Yes, sure. So that comes down to what your cost to supply into your portfolio. We think that Saguaro is quite competitive because it's on the West Coast, particularly when you compare that to Gulf Coast LNG because you're on the other side of the Panama Canal. And so it's a quite competitive supply location for deliveries, particularly into Asia and fits very nice in terms of if you think of an acquisition cost for LNG. It's very competitive.
And I would add, Alastair, for the -- yes, we look at the liquefaction fee and our reason for choosing Port Arthur and obviously, NPL is what we believe is a very, very competitive liquefaction fee and avoiding some of the costs through the Panama Canal, then places it at a premium to Asian buyers.
Okay. And my follow-up, probably to Dominic, I think you hinted at a question on 2024 CapEx that you're sort of evaluating Lower 48 activity levels. And I was just sort of wondering what is sitting behind that. Is it something about tanking of the deflation you're seeing? Or is it related to what you're seeing on well productivity?
Yes, Alastair. I mean it's really looking at the performance of Lower 48 this year, I mean, it's doing very well. We've got a very efficient machine running as we think about returns, we think about the growth that we are likely to see from the Lower 48 even at relatively flat levels. We will see growth, we anticipate even at maintaining flat activity levels. So we're just looking overall and saying -- looking at the macro and so on and just saying how much growth do we think is appropriate. So that's just something that we're considering. We haven't made any decisions on that yet. But yes, it's just a case of fine-tuning that as we think about 2024. So...
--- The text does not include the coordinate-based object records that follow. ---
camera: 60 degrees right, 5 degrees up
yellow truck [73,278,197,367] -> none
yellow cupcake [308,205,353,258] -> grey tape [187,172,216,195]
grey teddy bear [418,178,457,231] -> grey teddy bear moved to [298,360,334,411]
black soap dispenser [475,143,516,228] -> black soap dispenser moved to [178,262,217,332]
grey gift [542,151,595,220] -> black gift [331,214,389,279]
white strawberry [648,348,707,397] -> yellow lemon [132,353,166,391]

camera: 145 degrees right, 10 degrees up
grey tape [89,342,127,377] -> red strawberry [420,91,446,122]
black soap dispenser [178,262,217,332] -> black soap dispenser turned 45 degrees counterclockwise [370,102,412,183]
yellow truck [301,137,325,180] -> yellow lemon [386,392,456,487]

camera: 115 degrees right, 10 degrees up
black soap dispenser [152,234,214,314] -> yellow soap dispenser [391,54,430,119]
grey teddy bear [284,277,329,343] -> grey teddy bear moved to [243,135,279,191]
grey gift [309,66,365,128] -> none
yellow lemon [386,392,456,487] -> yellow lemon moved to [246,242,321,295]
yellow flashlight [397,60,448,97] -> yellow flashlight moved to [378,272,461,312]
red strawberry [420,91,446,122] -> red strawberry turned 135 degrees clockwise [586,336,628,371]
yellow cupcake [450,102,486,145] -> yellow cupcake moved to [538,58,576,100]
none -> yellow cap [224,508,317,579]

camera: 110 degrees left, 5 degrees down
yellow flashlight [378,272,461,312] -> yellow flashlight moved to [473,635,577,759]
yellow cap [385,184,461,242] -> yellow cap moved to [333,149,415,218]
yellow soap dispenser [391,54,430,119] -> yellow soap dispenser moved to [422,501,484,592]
This question comes from the line of Josh Silverstein with UBS.
So in Mexico as well, you guys have the option and offtake in, I think, potential equity agreement at Costa Azul as well. What are the key differences between the 2 projects and why the first one with Mexico Pacific versus the cost do project?
Yes. I think the key difference is a timing issue right now, the Mexico Pacific is available right now. It's getting ready to take FID. It's in a good location with a very competitive tariff. And as we're marketing today, that would be accretive and in the money based on the tariff rates that we're looking at. So we do have options for ECA, Energias Costa Azul, on the West Coast through our interest in Port Arthur Phase 1. But that's more longer dated. That project is not yet ready to consider taking FID, and there's a bit of time to go on it. It's a timing issue when they start up, or we think it's an option for West Coast.
Got it. And then as you guys are putting together your portfolio, are you trying to optimize the exposure you have to both the Atlantic and Pacific basins? And maybe discuss some of like the key differences you see or risks you see between both sides.
Yes. So certainly, as we put the portfolio together, we're looking at a diversified portfolio of offtake. We are actively developing pro-acement into Europe. We're developing long-term deliberate opportunities into Asia, and we're considering some sales FOB at the facilities that are in the money right now. We also are thinking about these in a time horizon basis with a mix of shorter- and longer-term dates as a portfolio. And we'll be using our commercial organization to optimize across that value chain. So yes, we are looking at actively building out both European and Asian market and doing that through a variety of formats and time horizons.
Thank you. Ladies and gentlemen, this concludes today's conference. Thank you for participating. You may now disconnect.